CHNM migrated its operations into sister station CKVU's studio facilities at 180 West 2nd Avenue (near the Vancouver Olympic Village) on September 7, 2010. That same year, CHNM won its first-ever Jack Webster Foundation Award for Excellence in Chinese Language Reporting, for a multi-part feature on the topic of earthquake preparedness.

==Programming==
Along with carrying local newscasts, CHNM broadcasts predominantly multicultural programming and documentaries, including several independently produced magazine and entertainment programs made in-house. Formerly, these programs included German Today (German), Hola Que Tal (Spanish), Chai Time (Punjabi) (2006–2009), Mandarin Magazine (Mandarin Chinese) (2005–2009) and World Beats (an English language world music video program).

Until the beginning of the 2015–16 season, the station also aired a sizable amount of English-language American programming, including syndicated reruns of popular sitcom Two and a Half Men.

===News operation===
CHNM-DT presently broadcasts 12 1/2 hours of locally produced newscasts each week (with 2 1/2 hours each weekday); the station does not produce newscasts on weekends. The station airs daily newscasts in Cantonese, Mandarin and Punjabi, and in the past, Korean and Tagalog.

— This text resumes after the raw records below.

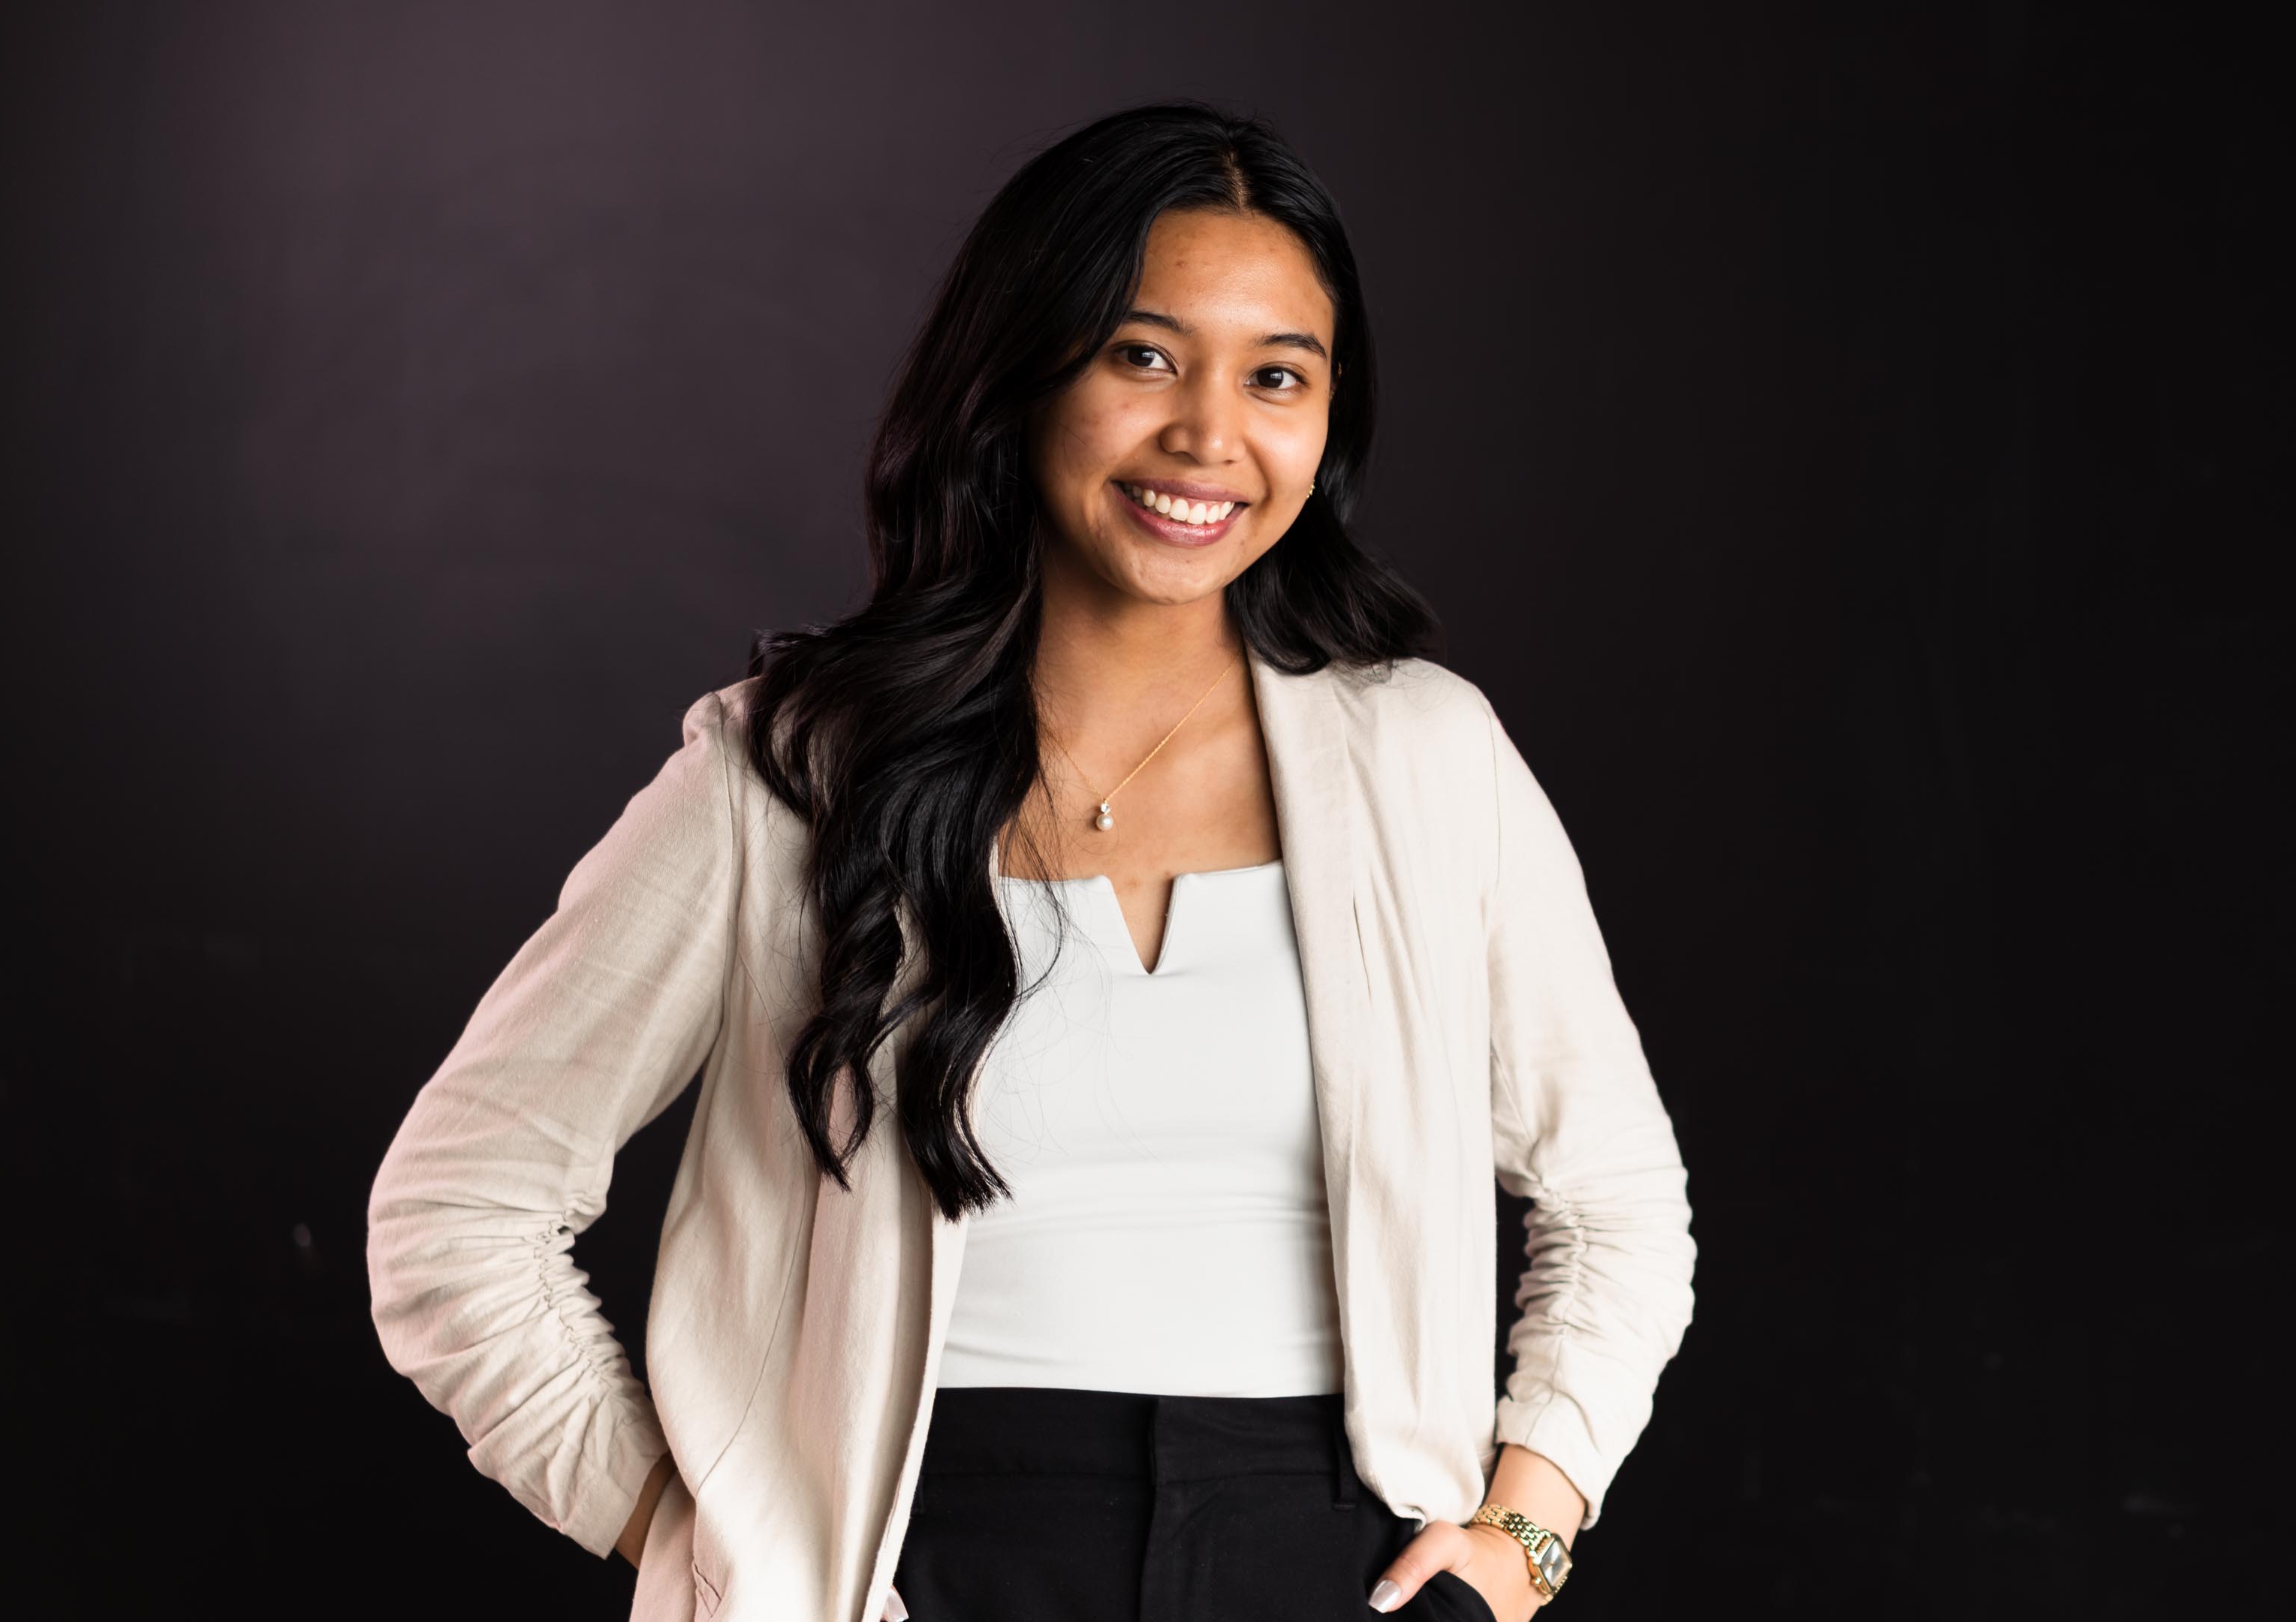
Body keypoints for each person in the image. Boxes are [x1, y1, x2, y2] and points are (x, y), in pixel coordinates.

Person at [366, 101, 1695, 1622]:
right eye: (1143, 356)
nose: (1208, 434)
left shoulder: (1428, 760)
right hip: (925, 1563)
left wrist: (1524, 1539)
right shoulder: (791, 778)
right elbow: (454, 1208)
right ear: (1021, 372)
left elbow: (1617, 1201)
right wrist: (706, 1543)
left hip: (1341, 1565)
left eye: (1277, 376)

CHNM's newscasts were known as Channel M News from 2003 to 2008. During those years, the station also had a reciprocal agreement with CTV Vancouver, which allowed the two stations to share news resources. The station's newscasts were rebranded as Omni News in September 2008 following the approval of its sale to Rogers, and its news sharing agreement with CIVT was also terminated.

Cantonese newscasts have maintained a one-hour broadcast from their inception until 2010. It was initially broadcast at 8 pm, later changed to 9 p.m. and then to 5 p.m. on March 29, 2010. On May 17, 2010, a half-hour Cantonese late-night news was added at 11 p.m. On January 20, 2013, the late-night news was moved to 8:30 p.m.

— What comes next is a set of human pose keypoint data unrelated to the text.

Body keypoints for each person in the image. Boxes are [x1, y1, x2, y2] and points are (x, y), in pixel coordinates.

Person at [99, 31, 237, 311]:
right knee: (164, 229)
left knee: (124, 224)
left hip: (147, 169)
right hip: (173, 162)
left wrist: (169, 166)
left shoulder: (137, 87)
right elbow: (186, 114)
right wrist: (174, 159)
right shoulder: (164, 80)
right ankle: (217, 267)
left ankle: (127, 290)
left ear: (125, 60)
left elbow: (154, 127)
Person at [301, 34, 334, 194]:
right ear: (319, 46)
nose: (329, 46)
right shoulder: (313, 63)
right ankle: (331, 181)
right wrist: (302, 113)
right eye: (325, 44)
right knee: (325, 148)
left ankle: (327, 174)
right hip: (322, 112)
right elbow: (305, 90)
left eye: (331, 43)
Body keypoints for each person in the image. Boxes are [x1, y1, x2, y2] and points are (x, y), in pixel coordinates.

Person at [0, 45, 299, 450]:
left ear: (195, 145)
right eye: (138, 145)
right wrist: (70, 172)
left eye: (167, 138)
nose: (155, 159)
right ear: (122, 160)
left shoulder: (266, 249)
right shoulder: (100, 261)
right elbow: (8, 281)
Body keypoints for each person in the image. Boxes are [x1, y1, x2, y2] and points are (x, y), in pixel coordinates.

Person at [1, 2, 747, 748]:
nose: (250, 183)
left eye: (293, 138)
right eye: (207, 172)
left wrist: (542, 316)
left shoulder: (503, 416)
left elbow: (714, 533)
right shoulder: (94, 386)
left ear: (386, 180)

Mandarin and Punjabi newscasts were each given half an hour at the beginning, and were later extended to one hour each on September 3, 2007.

On November 7, 2011, Omni BC's newscasts were reduced to 30 minutes due to launch of Omni national newscasts and were aired right after the national newscasts.

On January 20, 2013, Omni's national newscasts in Cantonese and Mandarin were cancelled due to budget cuts.

On May 7, 2015, Rogers announced a restructuring of Omni News programs as part of cutbacks that led to the loss of 110 jobs across the company. The existing newscasts would be replaced by new public affairs-oriented programs produced in Cantonese, Mandarin, and Punjabi on May 11. The new programs featured in-depth discussion of local issues but did not feature original news reporting.

The station also produced weekly phone-in programs in Cantonese, Mandarin, and Punjabi under Multivan ownership; these programs were cancelled after the station was rebranded as Omni in September 2008. In September 2012, CHNM began operating a news bureau in Victoria; the team includes bureau chief and political expert Kim Emerson.

==Technical information==
===Subchannel===

Subchannel of CHNM-DT
| Channel | Res. | Short name | Programming |
|---|---|---|---|
| 42.1 | 1080i | CHNM-DT | Omni Television |

===Analog-to-digital conversion===
CHNM began broadcasting its digital signal on December 17, 2009, operating at reduced power. On February 12, 2010, the CRTC approved an application to increase CHNM-DT's maximum effective power to 8.3 kilowatts. The station initially broadcast its digital signal in the 4:3 picture format (480p upconverted to 1080i), it was converted to the 16:9 format and 1080i resolution on April 26, 2011. CHNM shut down its analog signal, over UHF channel 42, on August 31, 2011, the official date on which Canadian television stations in CRTC-designated mandatory markets transitioned from analog to digital broadcasts. The station's digital signal remained on its pre-transition UHF channel 20, using virtual channel 42. The station flash cut its Victoria transmitter from analog to digital prior to August 31, 2011.